Back are the wrought iron fence at the Nevada State Museum, the former federal building now the Paul Laxalt State Building, and downtown.
In 1987, Ed Vogel was working as the Nevada Appeal’s capital bureau reporter. He wrote:
The hoopla leading up to the opening of the 1987 Legislature ended at noon today when lawmakers finally sat down for business.
Before the 64th version of this biennial madness ends late in May or early in June, legislators will have introduced about 2,000 bills and resolutions, approved more than 700 law changes and spent $1.1 billion of the taxpayers’ money.
Legislators were to attend a special 90-minute ceremony this afternoon on the life of slain civil rights leader Martin Luther King Jr.
Black leaders want the Legislature to designate a special holiday each Jan. 19 for King. Under the present format, Gov. Richard Bryan has designated the day as one of the two optional state holidays Nevada governors may declare.
Legislative leaders predict they can wrap up business in 120 days – 15 days shorter than the 1985 session.

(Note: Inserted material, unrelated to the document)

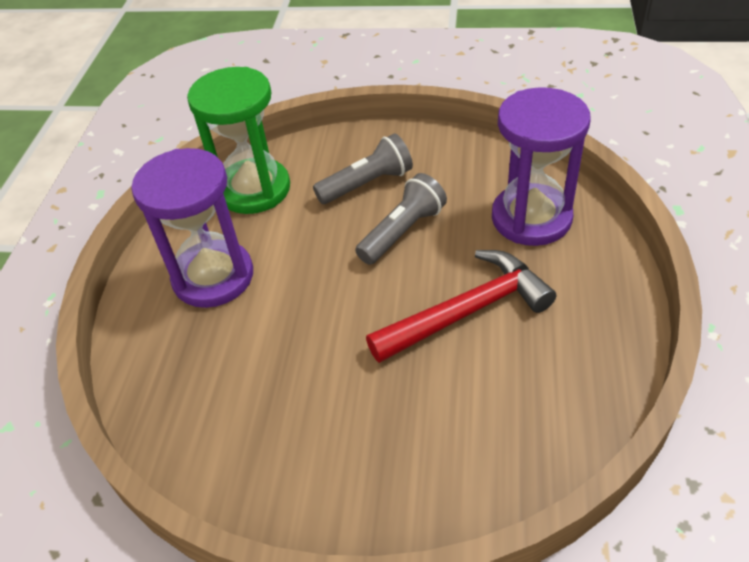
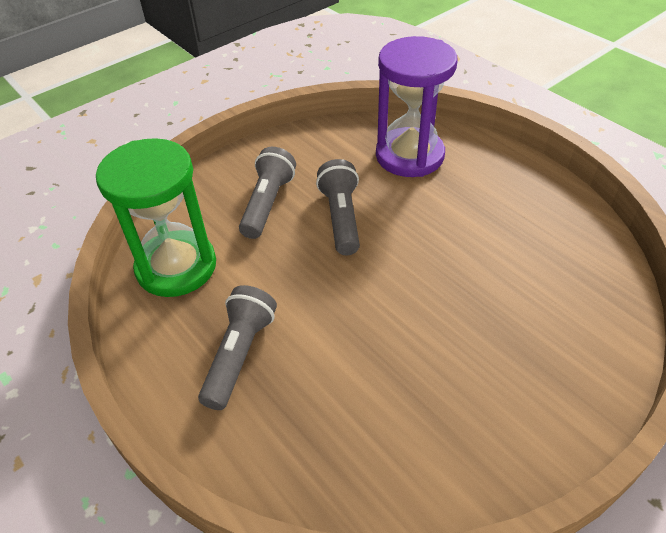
camera: 50 degrees left, 0 degrees up
(213, 277) = (240, 354): purple hourglass -> grey flashlight
(467, 311) = (454, 237): red hammer -> none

If the legislative session runs that long, then the session will have cost $3,333 a day, about three times the cost of the 1977 Legislature.
Before adjournment legislators hopefully will find a solution to the state’s health cost problems, approve a thread-bare 1987-89 state budget and probably increase gasoline taxes by 5 cents a gallon.
What they will probably not approve once again is a state income tax or an increase in property taxes.
Despite a recent University of Nevada poll that showed voters might support tax increases for education or vital services, finding a legislator who would endorse such taxes is as rare as expecting a Las Vegas hospital to contribute to the campaign of Gov. Richard Bryan.
Nonetheless, since the 1985 Legislature ended, more and more observers have said that without tax increases, Nevadans cannot expect proper services.
Legislators arrived in Nevada’s small-town capital city in the dead of winter.
While only a couple of inches of snow have fallen on Carson City this winter, temperatures have dropped to near zero on many mornings.
The article continued about two other longtime senators.
With the opening of the session, Sen. Jim Gibson, D-Henderson, will break all records for length of legislative service.
Elected in November to another four-year term, Gibson begins his 28th year in the Legislature. He first was elected as an assemblyman in 1959.
By starting his new term, Gibson passes the late Sen. William Dressler of Douglas County, who served in the Senate between 1919 and 1946.
Gibson died Aug. 13, 1988, nearly two years into his last term.
The 1999 session of the Legislature was said to cost about $13 million, a savings of about $2.5 million from the 1997 session.
Jacobsen and Dini were both re-elected in 1998. Their terms will expire in 2000 and 2002 respectively.
Today, lawmakers, at the insistence of voters, are limited to serving no more than 12 years – the equivalent of six Assembly terms or three terms in the Senate.
“One of the best things about this is the people you meet,” Jacobsen said. “It’s pretty neat to be able to get on the phone and call somebody back East and greet them by their first name, and have them do the same.”